There is a file called called foremost.conf. It requires an entry for each file type you want the program to look for, i.e. jpg, mp4, odt, txt, etc. The format of the file is listed at the end of foremost man page. Make sure you read and understand what you are doing before you start, including taking the disk in question of service, imaging it to another disk (not to a file), and recovering your files from the image disk.

Foremost was written by two special agents of the US Air Force special investigations division. It is very effective, fast and accurate. But it won't preserve file names. Every recovered file will have a number for the name, with the proper extension.

To get the proper header and footer bytes, you can look at any file of a certain type with The first 4 sets of 2 are the header. For the footer, you do the same thing without the count=1. The last 4 sets of 2 are the footer.

But some file types have no unique footer, so you always have to check the footer of several files of that type to determine of the footer bytes are the same. If they're not, then leave them out of the foremost.conf entry for that file type. Footer bytes are optional in the config file. But if a file type has a unique footer, you should include it.

As long as you didn't write to anything except the partition table, there should not be any need to use foremost or any other recovery tool. Once you extend the partition and unlock the LUKS volume, whatever filesysten was there before should be back, intact.

Agree - data recovery is a PITA even when it works.

@syg00: Just to make a confirmation - use fdisk to delete the LUKS partition, and extend it to the end using the default values? When I try mounting it I'm assuming it'll still prompt for a password?

@berndbausch: By resizing to the left I mean resizing to the the beginning of the disk, instead of the end. I read that resizing toward the beginning of the disk/partition can cause overwriting of data.

@AwesomeMachine: Yes, I'm sure I wrote new partitions to the disk, or at least previous partitions that remained from the last time I formatted the disk.

@rknichols: So writing random partitions to my disk using testdisk shouldn't damage any data right?

So so far I've done: sudo fdisk -W auto /dev/sda2, deleted sda2, created a new partition sda2 using defaults, now have sda2 partition till the end of the disk. How do I mount the partition though? When I try to mount it it says bad filesystem type, bad superblock, other error, etc.

I looked up how to mount partitions but I could not find an alternative superblock, and fsck comes up with the same error of it not describing a valid extX filesystem.

If you made only primary partitions (1 through 4), then the only thing written is the primary partition table in the MBR. The rest of the disk is untouched.

What does "file -s /dev/sda*" report now? If you created partition 2 in the same location as before it should be seen as "LUKS encrypted file".

What is the output from "fdisk -l /dev/sda" ?

I'd say this is true, however I fear "subsequent actions". Because I'm seeing a lot about moving left and extending to end. That's all graphical and non-precise because of sliding with the mouse in gparted.

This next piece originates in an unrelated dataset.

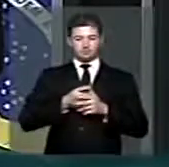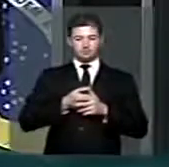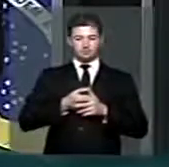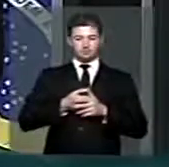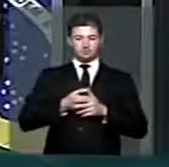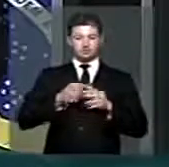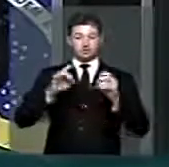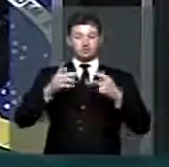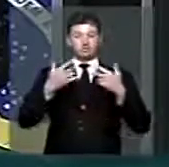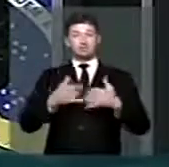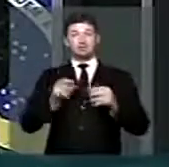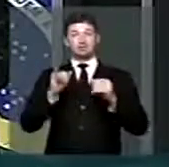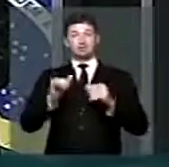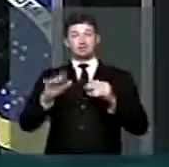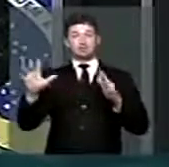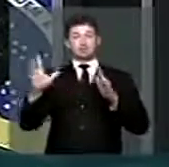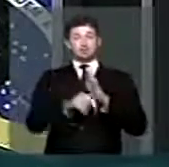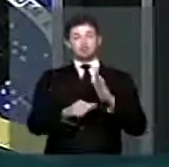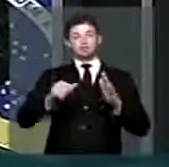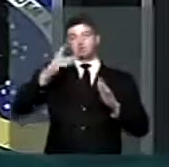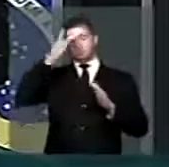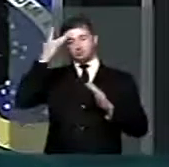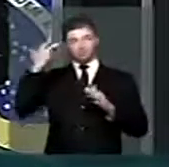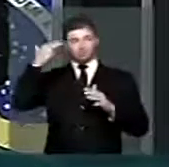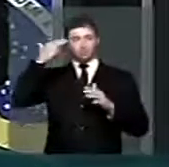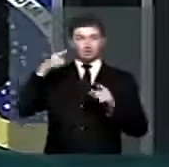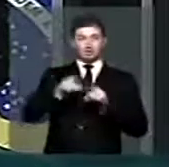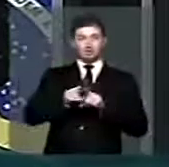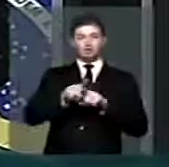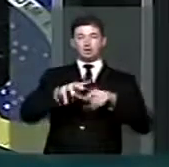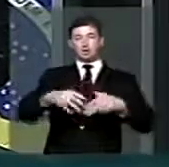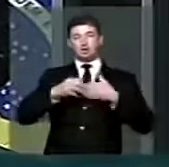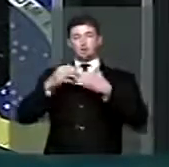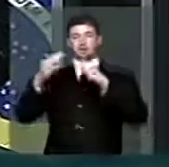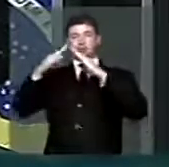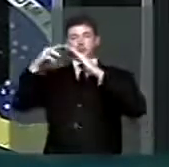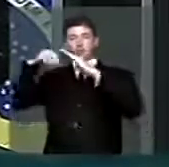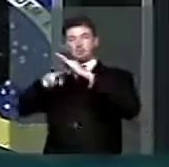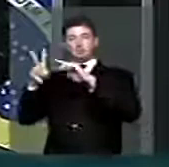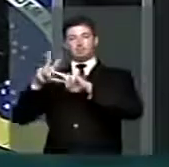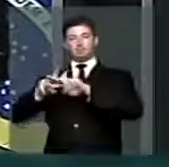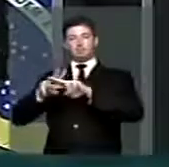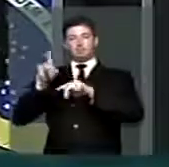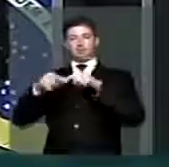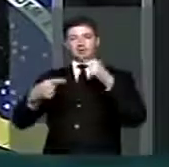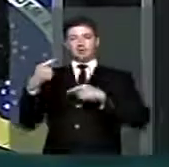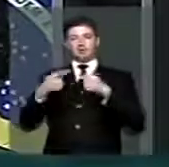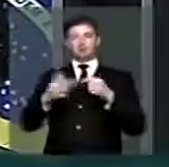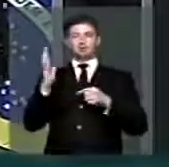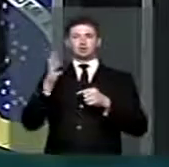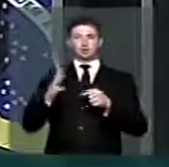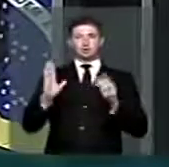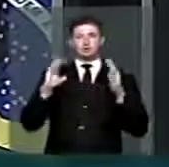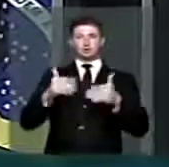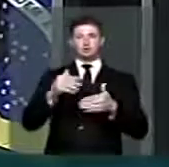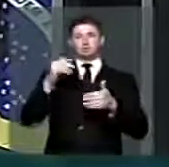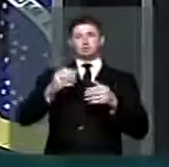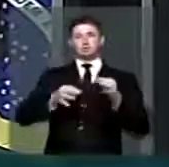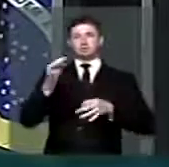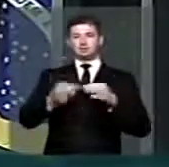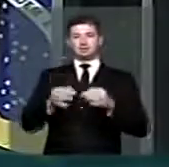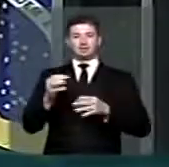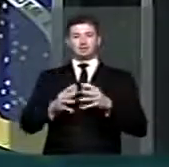qualificadoras nos casos de sequestro e cárcere privado. Esse tema foi amplamente debatido em sede da Comissão de Constituição e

My example/background would be fdisk where I printed the partition data, so it was retained in my command prompt. And just because, not due to some protective process, but because I want to see what's there to confirm I'm on the right disk, and then proceed to delete the partitions and create new ones.

After which I'd write the new table, exit, and then use mkfs and eventually figure out that I'd screwed myself once I tried to use the disk.

Say I detected my error just after exiting fdisk. Well, in my example, I'd have my old partition table, and barring any other possible action, "yes", I'd try to make the partition table re-match what it had before, and cross my fingers. It does sound as if it would work.

1. I've just never been in a position where I detected the error early enough, and doubt I'll ever be.
2. OP here does not have their original partition table exactly, unless they saved a screenshot of the old table.
3. Is there a way to derive a former partition table in any way?